I have faith in you (and your team) to get it sorted out!


----------



## TUGBrian (May 7, 2014)

all of that is related to the stylesheets that control the visual layout of the forum...and again it only applies to the public section as the admin panel still has the old version.

rest assured it will get fixed as soon as we discover how it got changed and why etc.

no need to continue to post on how much you hate it, I hate it too...its not a permanent thing.


----------



## davidvel (May 7, 2014)

TUGBrian said:


> all of that is related to the stylesheets that control the visual layout of the forum...and again it only applies to the public section as the admin panel still has the old version.
> 
> rest assured it will get fixed as soon as we discover how it got changed and why etc.
> 
> no need to continue to post on how much you hate it, I hate it too...its not a permanent thing.



Brian, I hope this helps. Looking at the page source it shows your .css (stylesheet) at the following URL: http://tugbbs.com/forums/clientscript/clientscript/vbulletin_css/style-a5bdb2d7-00002.css 

However, there is no such file at that location.


----------



## TUGBrian (May 7, 2014)

ok...appears to be back to normal...anyone else still getting the funky format?


----------



## Makai Guy (May 7, 2014)

*Mea culpa*

Was finally getting around to updating our test installation with the update we added here to the main board a while ago.  Had to leave for a social engagement in the middle of things.

Looks like I managed to get something wrong that cross connected the two databases in some way.   I hope everything is back to normal now (at least it's looking normal for me here), and I fervently hope we didn't lose any data.


----------



## SmithOp (May 7, 2014)

I don't know if this is related but Tapatalk now is not showing quoted remarks, the bracketed Quote /Quote show instead.


----------



## Makai Guy (May 7, 2014)

SmithOp said:


> I don't know if this is related but Tapatalk now is not showing quoted remarks, the bracketed Quote /Quote show instead.



It might be related, or might not (??).   How's that for a definitive answer?

We also updated to the latest Tapatalk version within the last day or so.

How do other BBcode items like *BOLD* and _italics_ look via Tapatalk?


----------



## amycurl (May 7, 2014)

It looks just fine to me on Tapatalk, incl. bracketed quotes.

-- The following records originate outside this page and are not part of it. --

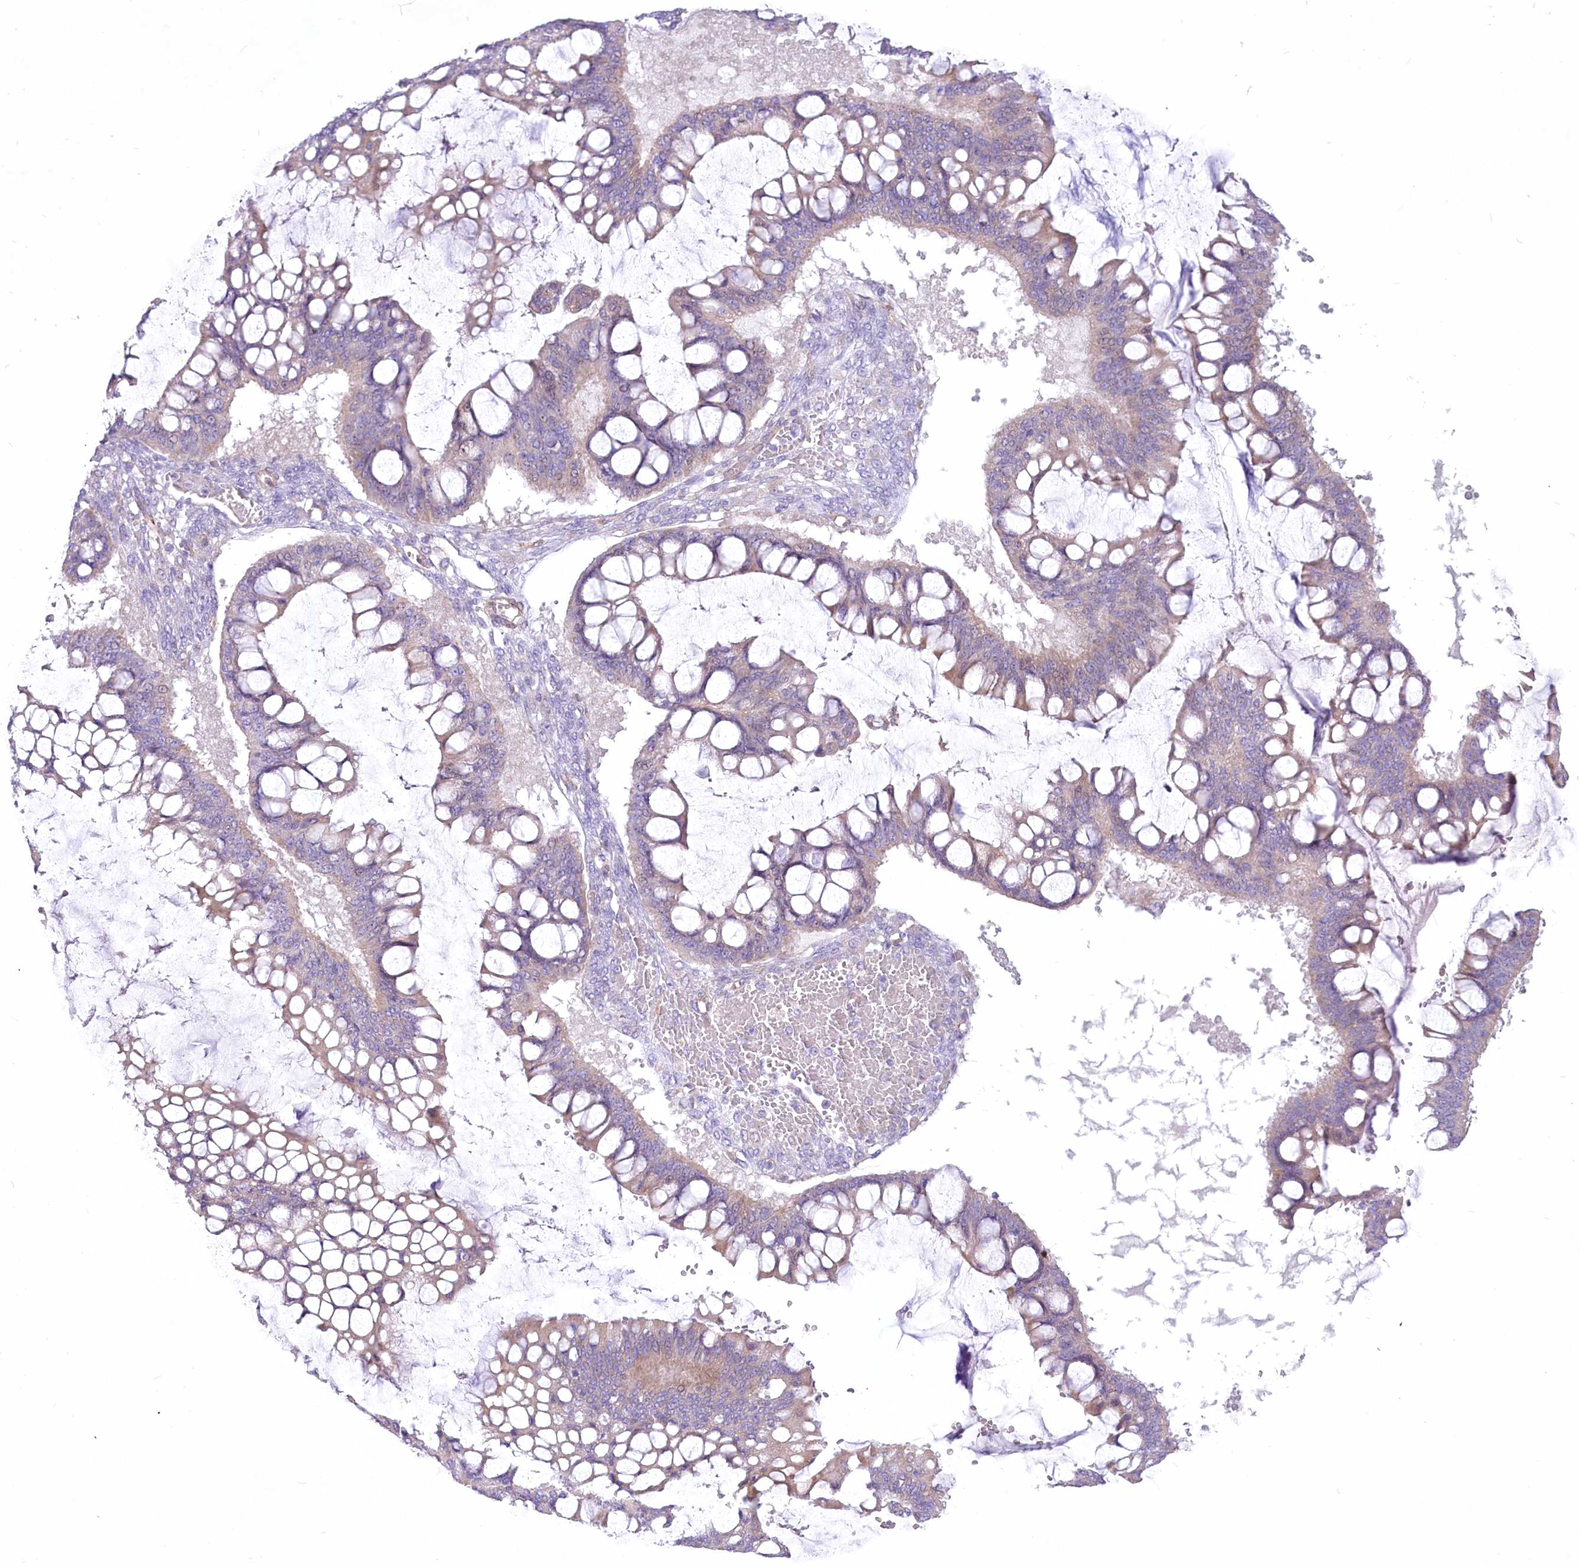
{"staining": {"intensity": "weak", "quantity": "<25%", "location": "cytoplasmic/membranous"}, "tissue": "ovarian cancer", "cell_type": "Tumor cells", "image_type": "cancer", "snomed": [{"axis": "morphology", "description": "Cystadenocarcinoma, mucinous, NOS"}, {"axis": "topography", "description": "Ovary"}], "caption": "Image shows no protein positivity in tumor cells of ovarian cancer (mucinous cystadenocarcinoma) tissue.", "gene": "ANGPTL3", "patient": {"sex": "female", "age": 73}}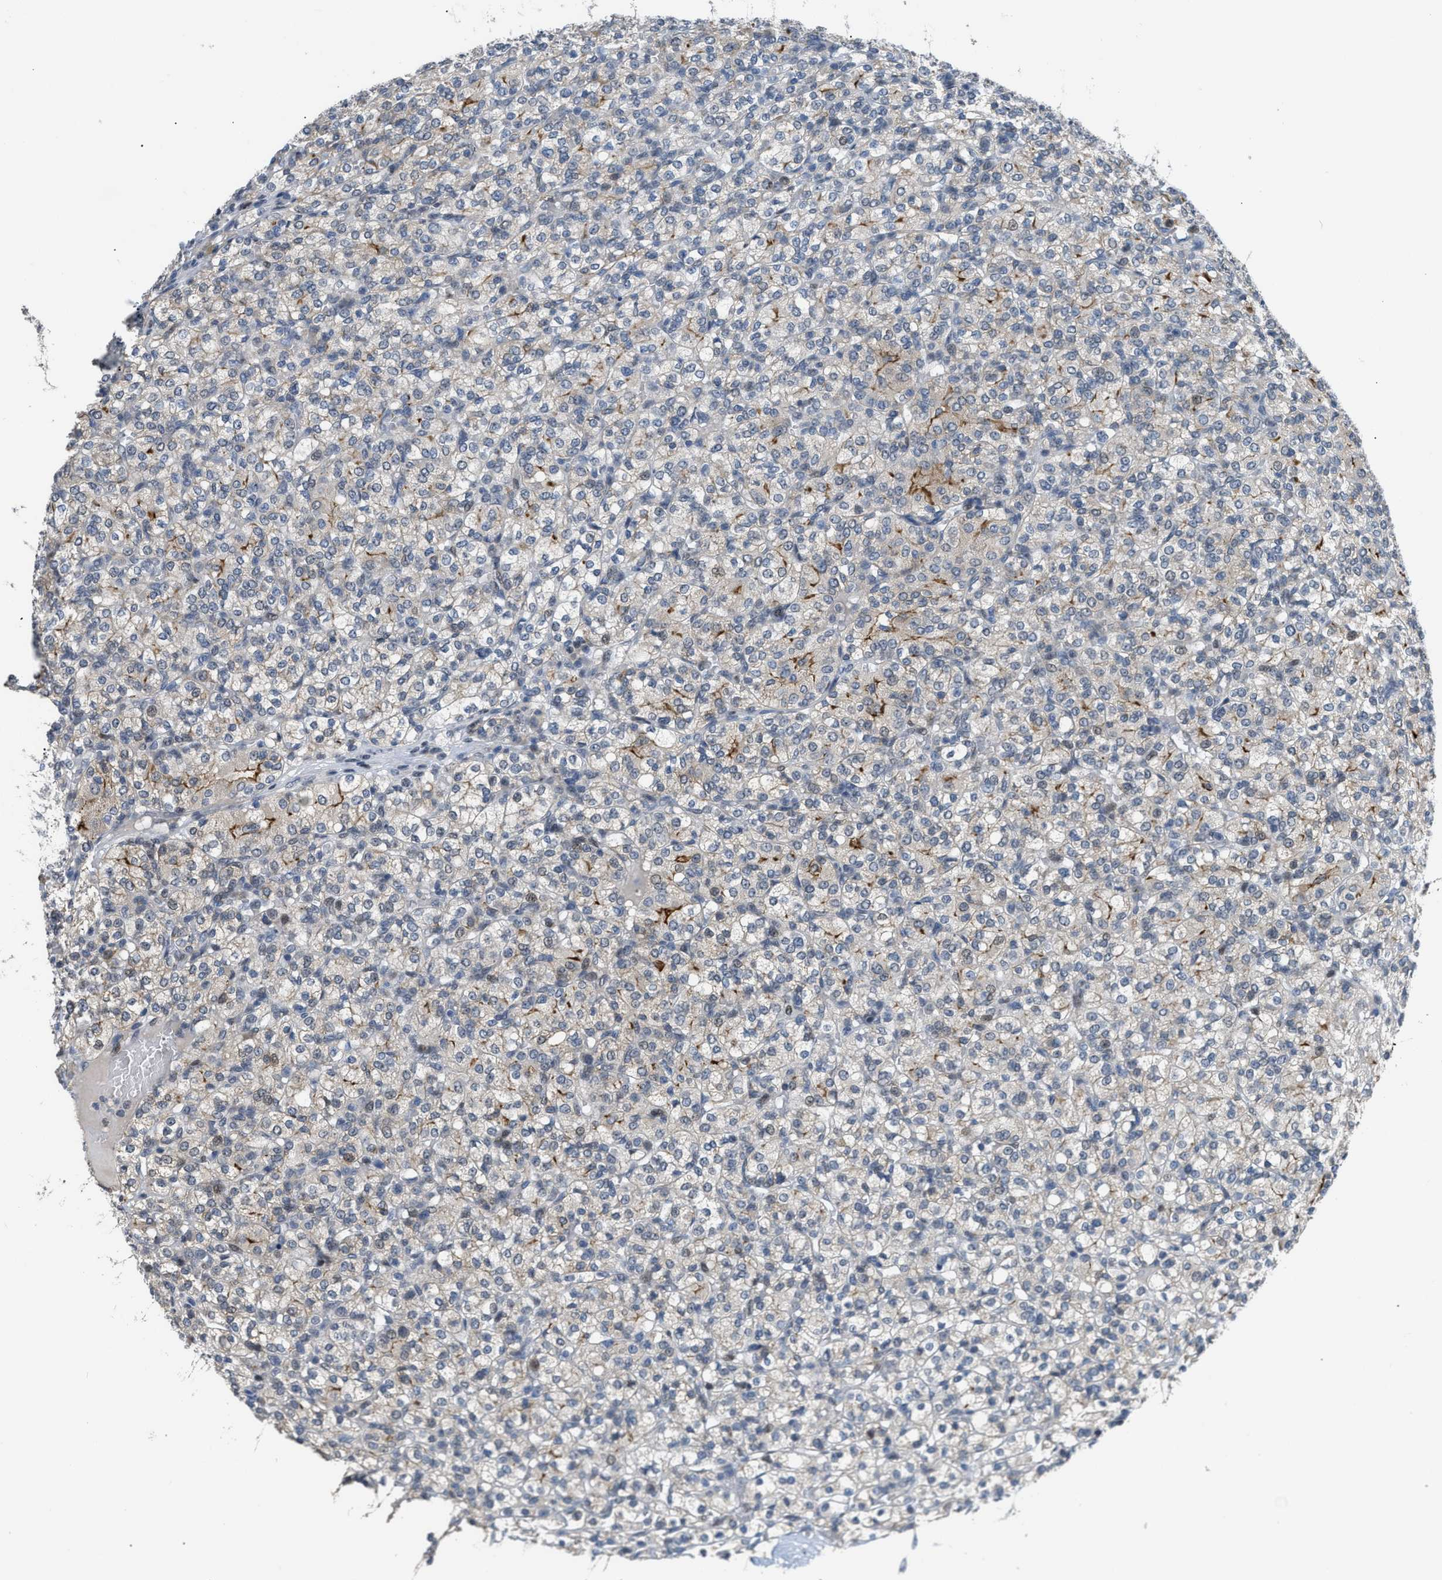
{"staining": {"intensity": "moderate", "quantity": "<25%", "location": "cytoplasmic/membranous"}, "tissue": "renal cancer", "cell_type": "Tumor cells", "image_type": "cancer", "snomed": [{"axis": "morphology", "description": "Adenocarcinoma, NOS"}, {"axis": "topography", "description": "Kidney"}], "caption": "A photomicrograph showing moderate cytoplasmic/membranous expression in approximately <25% of tumor cells in renal cancer, as visualized by brown immunohistochemical staining.", "gene": "SETDB1", "patient": {"sex": "male", "age": 77}}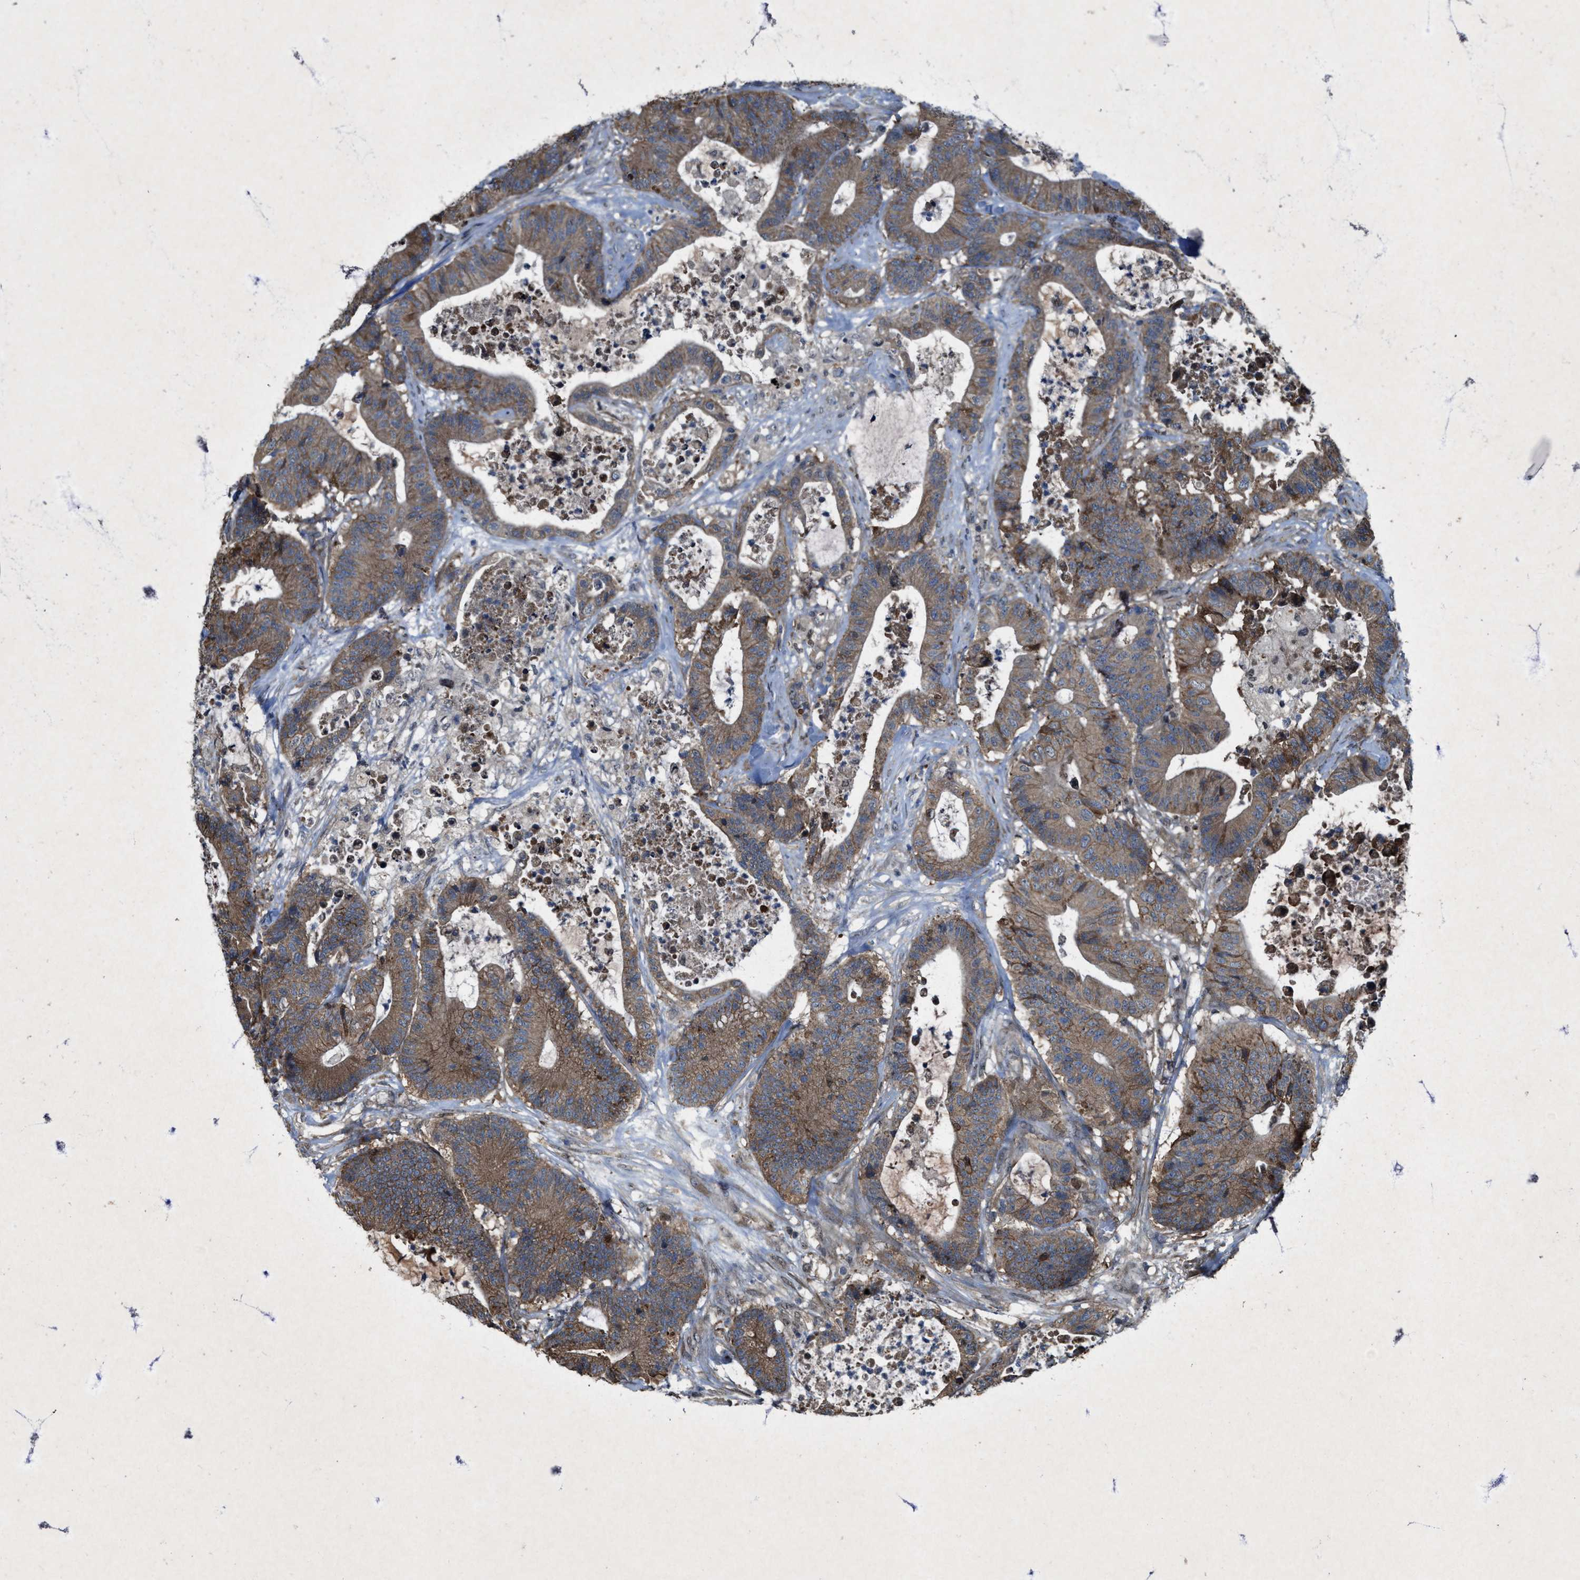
{"staining": {"intensity": "moderate", "quantity": ">75%", "location": "cytoplasmic/membranous"}, "tissue": "colorectal cancer", "cell_type": "Tumor cells", "image_type": "cancer", "snomed": [{"axis": "morphology", "description": "Adenocarcinoma, NOS"}, {"axis": "topography", "description": "Colon"}], "caption": "IHC photomicrograph of neoplastic tissue: colorectal cancer stained using immunohistochemistry exhibits medium levels of moderate protein expression localized specifically in the cytoplasmic/membranous of tumor cells, appearing as a cytoplasmic/membranous brown color.", "gene": "PDP2", "patient": {"sex": "female", "age": 84}}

Sent from my iPad using Tapatalk


----------



## SmithOp (May 8, 2014)

I use the HD version, it's still quite buggy in other respects.  The bold and italics work, but here is what I see for the begin quote.  Now that I look at it, begin quote is missing, just the reference to my name and post number.

[quote name="SmithOp" post=1623642]I don't know if this is related but Tapatalk now is not showing quoted remarks, the bracketed Quote /Quote show instead.[/QUOTE]


----------



## pwrshift (May 8, 2014)

Glad to see the old TUG but it looked a little unstable and twice if flipped back to the 'white' pages.

Brian


----------



## Makai Guy (May 8, 2014)

pwrshift said:


> Glad to see the old TUG but it looked a little unstable and twice if flipped back to the 'white' pages.
> 
> Brian



Yeah, things were being worked on from roughly 10pm to 2am last night (EDT).


----------



## Makai Guy (May 11, 2014)

I cleaned out a bunch of "me too" and speculative posts to make this thread easier to follow.


----------